Le comte attacha sur Noël un regard gros de défiance.

—Que pouvons-nous désormais pour Albert? demanda-t-il.

—Quoi? monsieur! s'écria Noël avec feu, voudriez-vous l'abandonner lorsqu'il ne lui reste plus un ami au monde? Mais il est votre fils, monsieur; il est mon frère, il a porté trente ans le nom de Commarin. Tous les membres d'une famille sont solidaires. Innocent ou coupable, il a le droit de compter sur nous et nous lui devons notre concours.

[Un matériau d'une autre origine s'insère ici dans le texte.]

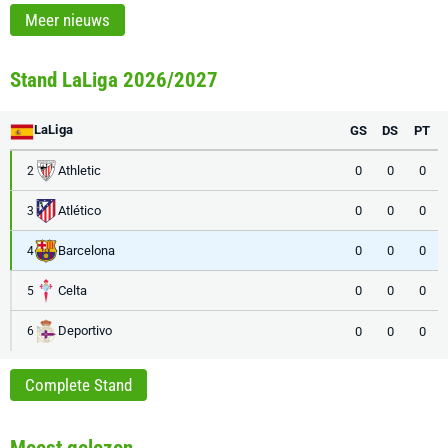
Meer nieuws
Stand LaLiga 2026/2027
LaLiga
GS
DS
PT
Athletic
0
0
0
2
Atlético
0
0
0
3
Barcelona
0
0
0
4
Celta
0
0
0
5
Deportivo
0
0
0
6
Complete Stand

C'était encore une de ses opinions que le comte retrouvait dans la bouche de son fils, et cette seconde rencontre le toucha.

—Qu'espérez-vous donc, monsieur? demanda-t-il.

—Le sauver, s'il est innocent, et j'aime à me persuader qu'il l'est. Je suis avocat, monsieur, et je veux être son défenseur. On m'a dit parfois que j'avais du talent; pour une telle cause, j'en aurai. Oui, si fortes que soient les charges qui pèsent sur lui, je les écarterai; je dissiperai les doutes; la lumière jaillira à ma voix; je trouverai des accents nouveaux pour faire passer ma conviction dans l'esprit des juges. Je le sauverai, et ce sera ma dernière plaidoirie.